As I can’t define in simple terms my own motivations for attending art then second guessing this in other people feels like a hopeless task (and lumping everyone together as having the same motivation seems crazy). To write anything in the box feels either impossibly reductive, irredeemably arrogant or inexcusably pretentious.

The second question, embedded in the first, asks how we define our community. The implication here is that we operate in a singular community, but realistically we are members of multiple communities. We create art in Birmingham, so this city feels like our community, but our concerns are broader than that. We are humans and so always humans are our community (we don’t make shows for animals, plants or lichen). We are adults and sometimes children feel like a different community. We are artists and theatre makers, so our shows may speak particularly strongly in this community. When we work with a school that school (and its multiple communities) become our community.

Looked at superficially Home Of The Wriggler has been Stan’s Cafe’s most parochial show.

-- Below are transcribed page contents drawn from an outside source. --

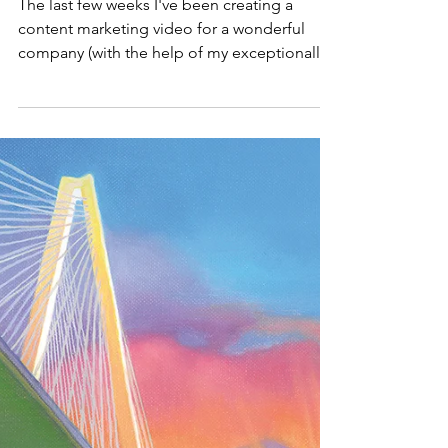
Let Me Tell You a
Story
The last few weeks I've been creating a
content marketing video for a wonderful
company (with the help of my exceptionally
wonderful...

It was the story of the Longbridge car plant and was made following interviews with former workers. However, despite its specificity there was also a universality to its themes that meant it was performed across the country and toured to Beijing. The Full Monty was about former steelworkers in Sheffield and similarly parochial.

As stated above the question doesn’t seem unreasonable. If public money is going to be gathered in centrally and distributed for the making of art then there have to be some shared criteria as to how much goes to who for what. In such a situation it seems reasonable for the people charged with giving out the money to ask ‘what benefit will accrue to who if we give this to you?’

Unfortunately it is impossible for me to imagine what a really good answer to this question would be. Vague answers feel most truthful (‘this is a show to enrich the lives of inquisitive adult humans’) but their vagueness automatically makes them terrible answers. Simple precise answers (‘this show will improve the mental health of the residents of B16’) sound like better answers but they also sound unrealistic, untruthful and ultimately, if you put too many of them together, they start to sound like the arts portfolio of a communist state.

I’m afraid not only do I have no good answer to this question I don’t even have a suggestion as to what a better question would be, which isn’t very helpful. We’ll all probable just have to continue to muddle through as we are.